WWN notes that rivers and (optionally) large lakes/inland seas come next, and to make logical rivers I needed to add some mountains and hills to my extant map (and fiddle with some of the existing features, too). That plus country labels gave me the map I used to open this post:

The current state of the map

Worldographer has a really cool feature called Child Maps that auto-generates a version of your current map on a different scale, with a number of hexes per parent-map hex that you determine. For example, I can take the Unlucky Isles at World level and step down to Continent level with 6 hexes per hex, and Worldographer will spit out that massive map.

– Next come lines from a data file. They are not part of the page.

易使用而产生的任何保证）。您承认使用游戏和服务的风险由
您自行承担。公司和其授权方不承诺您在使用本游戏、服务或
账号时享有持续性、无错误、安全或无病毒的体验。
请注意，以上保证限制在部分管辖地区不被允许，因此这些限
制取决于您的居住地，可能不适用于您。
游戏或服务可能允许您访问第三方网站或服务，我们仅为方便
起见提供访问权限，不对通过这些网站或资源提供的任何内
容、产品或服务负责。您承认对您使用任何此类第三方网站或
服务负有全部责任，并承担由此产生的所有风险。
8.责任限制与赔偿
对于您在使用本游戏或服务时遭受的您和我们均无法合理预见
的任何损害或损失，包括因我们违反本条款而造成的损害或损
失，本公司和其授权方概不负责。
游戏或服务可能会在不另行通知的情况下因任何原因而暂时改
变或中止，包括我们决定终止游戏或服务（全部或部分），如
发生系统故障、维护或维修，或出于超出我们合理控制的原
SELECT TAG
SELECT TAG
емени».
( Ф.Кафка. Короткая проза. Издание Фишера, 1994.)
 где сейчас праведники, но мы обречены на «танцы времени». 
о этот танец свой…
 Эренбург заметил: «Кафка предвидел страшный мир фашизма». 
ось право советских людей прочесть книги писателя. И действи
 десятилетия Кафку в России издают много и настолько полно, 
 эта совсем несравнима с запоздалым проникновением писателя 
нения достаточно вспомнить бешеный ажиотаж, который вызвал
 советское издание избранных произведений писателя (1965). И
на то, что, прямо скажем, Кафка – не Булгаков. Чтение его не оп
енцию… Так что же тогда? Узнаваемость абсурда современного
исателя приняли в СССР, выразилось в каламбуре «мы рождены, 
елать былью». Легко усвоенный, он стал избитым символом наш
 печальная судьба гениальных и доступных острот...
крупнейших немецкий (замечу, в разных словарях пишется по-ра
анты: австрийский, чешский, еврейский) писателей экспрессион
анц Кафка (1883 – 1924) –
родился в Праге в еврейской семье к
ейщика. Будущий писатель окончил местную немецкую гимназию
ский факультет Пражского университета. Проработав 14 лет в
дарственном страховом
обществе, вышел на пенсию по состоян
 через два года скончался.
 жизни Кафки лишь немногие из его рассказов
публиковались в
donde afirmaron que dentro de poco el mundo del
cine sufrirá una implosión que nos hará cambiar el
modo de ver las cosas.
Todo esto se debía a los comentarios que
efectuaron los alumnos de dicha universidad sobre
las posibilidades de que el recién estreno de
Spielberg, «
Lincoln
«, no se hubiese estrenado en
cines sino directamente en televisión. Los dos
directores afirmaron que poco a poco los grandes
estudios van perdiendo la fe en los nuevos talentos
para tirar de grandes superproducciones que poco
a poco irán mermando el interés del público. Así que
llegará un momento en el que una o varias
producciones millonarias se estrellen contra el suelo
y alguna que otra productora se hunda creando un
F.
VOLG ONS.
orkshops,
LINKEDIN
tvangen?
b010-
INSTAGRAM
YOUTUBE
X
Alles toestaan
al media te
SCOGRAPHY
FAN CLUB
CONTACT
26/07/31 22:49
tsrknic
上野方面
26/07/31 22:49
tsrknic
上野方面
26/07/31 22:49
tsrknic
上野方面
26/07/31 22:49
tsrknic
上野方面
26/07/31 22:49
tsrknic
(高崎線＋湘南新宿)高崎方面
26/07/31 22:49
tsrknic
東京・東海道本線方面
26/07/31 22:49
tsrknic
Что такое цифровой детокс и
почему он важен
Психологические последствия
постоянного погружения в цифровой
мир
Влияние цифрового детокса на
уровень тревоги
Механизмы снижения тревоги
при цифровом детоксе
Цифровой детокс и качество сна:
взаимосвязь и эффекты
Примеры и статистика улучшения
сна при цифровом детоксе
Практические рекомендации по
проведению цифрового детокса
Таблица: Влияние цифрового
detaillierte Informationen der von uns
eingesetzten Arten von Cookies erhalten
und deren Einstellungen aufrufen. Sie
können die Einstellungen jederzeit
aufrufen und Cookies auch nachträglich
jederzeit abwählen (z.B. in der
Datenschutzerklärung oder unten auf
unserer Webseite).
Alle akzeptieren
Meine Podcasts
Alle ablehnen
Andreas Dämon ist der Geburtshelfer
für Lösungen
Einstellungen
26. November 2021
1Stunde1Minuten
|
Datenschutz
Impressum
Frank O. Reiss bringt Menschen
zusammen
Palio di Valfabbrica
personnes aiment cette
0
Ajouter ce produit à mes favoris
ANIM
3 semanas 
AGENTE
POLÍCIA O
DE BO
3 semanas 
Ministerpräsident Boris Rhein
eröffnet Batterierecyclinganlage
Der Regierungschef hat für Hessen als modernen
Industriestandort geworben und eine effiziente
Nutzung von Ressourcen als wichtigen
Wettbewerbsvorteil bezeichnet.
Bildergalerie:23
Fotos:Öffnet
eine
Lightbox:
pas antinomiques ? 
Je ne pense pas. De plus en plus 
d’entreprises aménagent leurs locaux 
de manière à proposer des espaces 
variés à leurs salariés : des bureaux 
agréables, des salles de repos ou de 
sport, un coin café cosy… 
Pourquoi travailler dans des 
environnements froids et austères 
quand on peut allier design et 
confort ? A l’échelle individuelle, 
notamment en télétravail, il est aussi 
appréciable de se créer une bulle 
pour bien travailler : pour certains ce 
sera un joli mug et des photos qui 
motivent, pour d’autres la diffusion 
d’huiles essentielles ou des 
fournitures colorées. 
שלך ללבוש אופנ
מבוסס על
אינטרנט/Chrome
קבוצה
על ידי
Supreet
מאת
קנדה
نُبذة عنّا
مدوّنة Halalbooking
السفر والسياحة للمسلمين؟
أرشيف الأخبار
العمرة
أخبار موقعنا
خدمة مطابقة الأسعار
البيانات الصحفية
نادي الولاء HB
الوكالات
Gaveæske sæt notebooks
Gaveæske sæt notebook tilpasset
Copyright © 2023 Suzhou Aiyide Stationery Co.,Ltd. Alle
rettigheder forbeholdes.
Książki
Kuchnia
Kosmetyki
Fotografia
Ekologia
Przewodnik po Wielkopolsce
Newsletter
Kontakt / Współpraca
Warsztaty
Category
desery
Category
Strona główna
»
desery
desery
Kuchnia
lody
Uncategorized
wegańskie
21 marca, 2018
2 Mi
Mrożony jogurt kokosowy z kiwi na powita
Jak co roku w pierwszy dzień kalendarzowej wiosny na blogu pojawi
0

WWN’s process doesn’t have you adding cities and other features to your kingdom-level map, but major features do appear on its example map. I want to see more detail than I currently have on my region map (at 6 miles/hex), so my next step will be to add cities and features to this map. (If I were about to start a campaign, I’d probably set it in a central region of Brundir, generate a 6-hexes-per-hex child map, and add villages, caves, dungeons, ruins, and so forth to those 1-mile hexes.)

I’ll do that as part of answering the three remaining WWN questions about the region — and in another post, as this one’s already massive!

(This post is one of a series about worldbuilding with Worlds Without Number.)